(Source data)
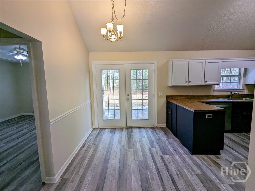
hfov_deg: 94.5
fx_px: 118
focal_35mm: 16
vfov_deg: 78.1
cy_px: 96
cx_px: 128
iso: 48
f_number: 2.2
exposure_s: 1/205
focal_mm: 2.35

==

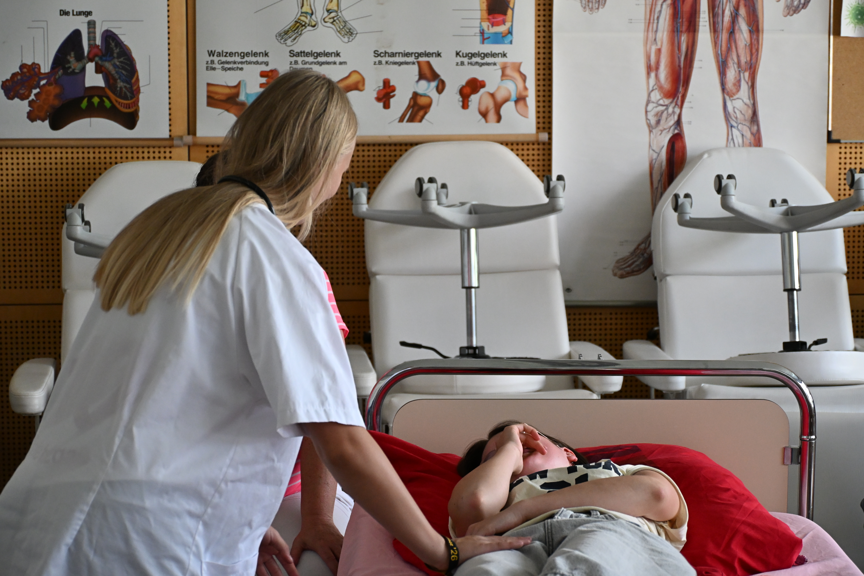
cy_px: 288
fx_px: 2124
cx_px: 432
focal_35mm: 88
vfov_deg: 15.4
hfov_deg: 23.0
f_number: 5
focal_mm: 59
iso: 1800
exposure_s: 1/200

...

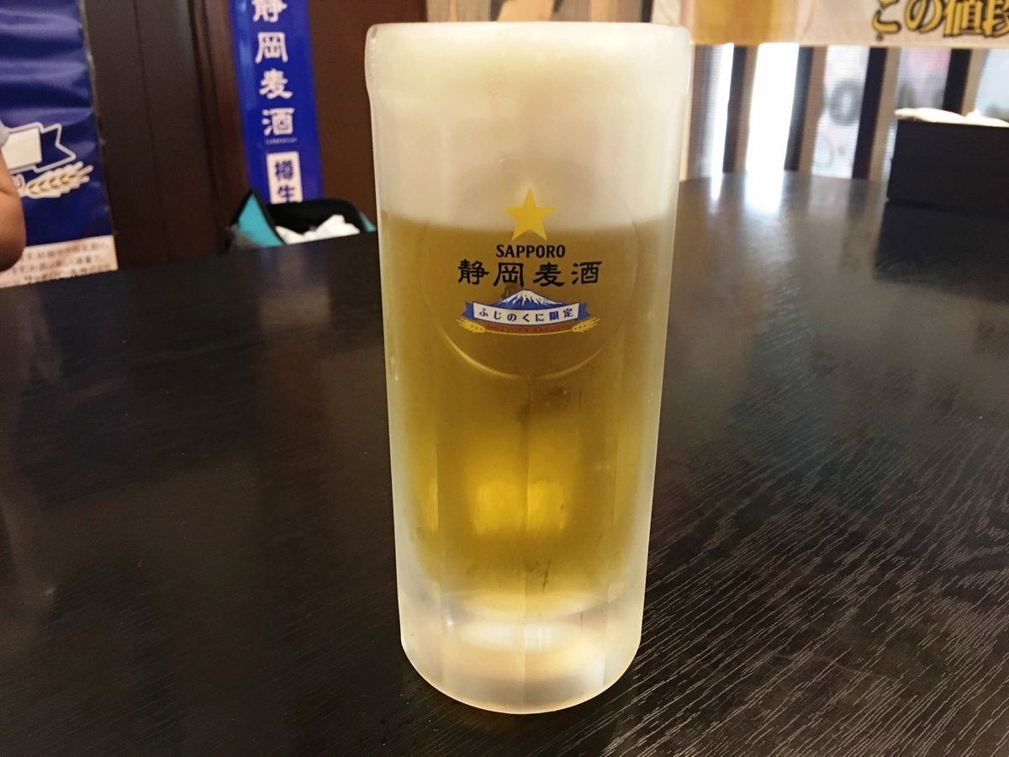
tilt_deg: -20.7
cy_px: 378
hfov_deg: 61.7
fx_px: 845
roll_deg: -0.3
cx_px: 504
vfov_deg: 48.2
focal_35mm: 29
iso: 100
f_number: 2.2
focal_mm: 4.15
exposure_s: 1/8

→ **PROBLEM DETAILS**: Only one stretch of the data above is needed. Restate it word for word, from the line containing "hfov_deg: 94.5" through the line containing "focal_mm: 2.35", both ends included.

→ **SOLUTION FOR THIS PROBLEM**:
hfov_deg: 94.5
fx_px: 118
focal_35mm: 16
vfov_deg: 78.1
cy_px: 96
cx_px: 128
iso: 48
f_number: 2.2
exposure_s: 1/205
focal_mm: 2.35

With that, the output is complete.